Extracted page text data
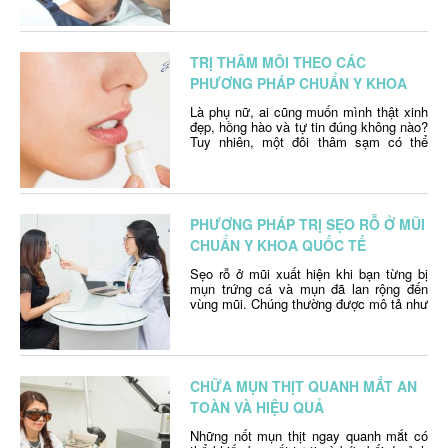
giai đoạn lão hóa theo thời gian mà thôi.
Có rất nhiều nguyên nhân gây nên tình
trạng lão …
Continued
TRỊ THÂM MÔI THEO CÁC
PHƯƠNG PHÁP CHUẨN Y KHOA
Là phụ nữ, ai cũng muốn mình thật xinh
đẹp, hồng hào và tự tin đúng không nào?
Tuy nhiên, một đôi thâm sạm có thể
khiến chị em mất đi tự tin rất nhiều. Vậy
đâu là phương pháp điều trị thâm môi an
toàn và hiệu quả? Bài viết này sẽ giúp
bạn …
Continued
PHƯƠNG PHÁP TRỊ SẸO RỖ Ở MŨI
CHUẨN Y KHOA QUỐC TẾ
Sẹo rỗ ở mũi xuất hiện khi bạn từng bị
mụn trứng cá và mụn đã lan rộng đến
vùng mũi. Chúng thường được mô tả như
những lỗ nhỏ trên mũi. Mụn trứng cá
dạng nang, hay nang trứng cá có kích
thước lớn, rất đau và có thể để lại sẹo
rất lớn, …
Continued
CHỮA MỤN THỊT QUANH MẮT AN
TOÀN VÀ HIỆU QUẢ
Những nốt mụn thịt ngay quanh mắt có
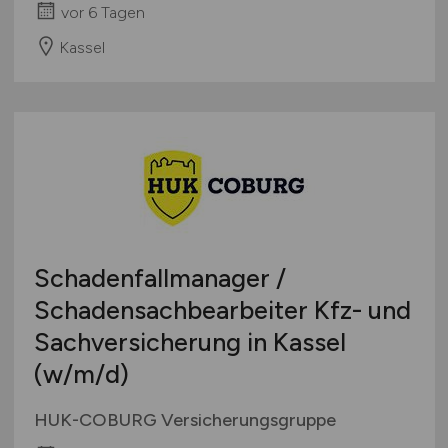
vor 6 Tagen
Kassel
Schadenfallmanager /
Schadensachbearbeiter Kfz- und
Sachversicherung in Kassel
(w/m/d)
HUK-COBURG Versicherungsgruppe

TASK INSTRUCTIONS
Answer with the number alone: how many lines in the records include the word "Kassel"?

ANSWER AREA
2